◆ **Data supplied**
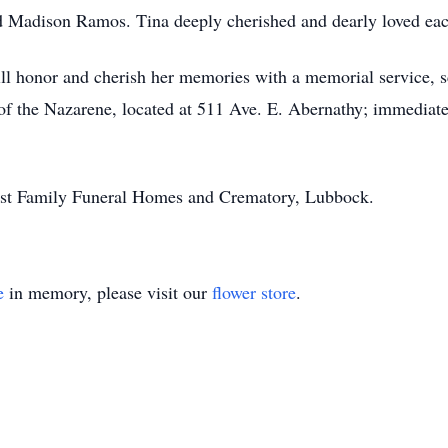
 Madison Ramos. Tina deeply cherished and dearly loved eac
ll honor and cherish her memories with a memorial service, 
of the Nazarene, located at 511 Ave. E. Abernathy; immediatel
st Family Funeral Homes and Crematory, Lubbock.
e
in memory, please visit our
flower store
.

◆ **Instruction**
Pictures are to be left out; all other data must be returned exactly.

◆ **Output of the exercise**
 Madison Ramos. Tina deeply cherished and dearly loved eac
ll honor and cherish her memories with a memorial service, 
of the Nazarene, located at 511 Ave. E. Abernathy; immediatel
st Family Funeral Homes and Crematory, Lubbock.
e
in memory, please visit our
flower store
.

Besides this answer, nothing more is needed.